The findings of this study contribute to a better understanding of the complex relationship between FA composition and gene expression in muscle, but may also reveal patterns of gene expression involving Iberian and Duroc pigs. Based on the results of the rCCA, functional analysis, RIF analysis, prediction of target genes, and supporting literature, all the genes discussed above are promising candidates for muscle lipid deposition and FA composition in Iberian and Duroc pigs.

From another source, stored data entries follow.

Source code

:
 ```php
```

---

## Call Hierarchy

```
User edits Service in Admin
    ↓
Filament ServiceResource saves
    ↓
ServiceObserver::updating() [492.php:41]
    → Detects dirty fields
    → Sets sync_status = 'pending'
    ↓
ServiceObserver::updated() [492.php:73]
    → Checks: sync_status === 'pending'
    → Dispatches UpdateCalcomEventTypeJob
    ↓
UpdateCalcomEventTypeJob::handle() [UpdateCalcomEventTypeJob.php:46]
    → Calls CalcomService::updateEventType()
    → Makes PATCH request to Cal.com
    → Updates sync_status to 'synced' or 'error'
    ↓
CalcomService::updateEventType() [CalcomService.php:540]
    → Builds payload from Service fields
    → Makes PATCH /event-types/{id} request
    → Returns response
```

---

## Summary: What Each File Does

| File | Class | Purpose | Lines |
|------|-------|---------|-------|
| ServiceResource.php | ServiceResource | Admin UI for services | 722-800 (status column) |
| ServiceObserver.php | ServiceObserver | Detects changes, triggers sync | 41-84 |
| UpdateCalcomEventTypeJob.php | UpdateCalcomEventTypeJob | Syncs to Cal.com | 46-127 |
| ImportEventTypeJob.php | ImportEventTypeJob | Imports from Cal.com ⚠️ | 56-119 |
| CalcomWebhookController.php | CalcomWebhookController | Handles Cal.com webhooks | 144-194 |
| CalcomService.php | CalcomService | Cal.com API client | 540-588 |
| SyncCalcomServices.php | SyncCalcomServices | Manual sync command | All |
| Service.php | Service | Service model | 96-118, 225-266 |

Our rCCA-derived findings highlighted genes encoding enzymes associated with fat deposition, but also bioprocesses and metabolic pathways involved in the determination of FA traits. Using a complementary RIF analysis, we proposed two novel regulators (TADA2A and CARHSP1) for intramuscular FA metabolism. Functional analyses at the GO and pathway levels reinforced the significance of biological processes associated with energy, lipid, and carbohydrate metabolism, as well as of the KEGG pathway of regulation of lipolysis in adipocytes in muscle tissue. Furthermore, our results highlighted the ADIPOQ, ELOVL6, G0S2, HMGCR, LEP, LPIN1, PLIN1, PNPLA8, and SFRP5 genes for their lipogenic and/or lipolytic potential to contribute to intramuscular FA composition. Our study also identified the endogenous antioxidant enzyme SOD3 as having a promising role in regulation of adipogenesis in pig muscle.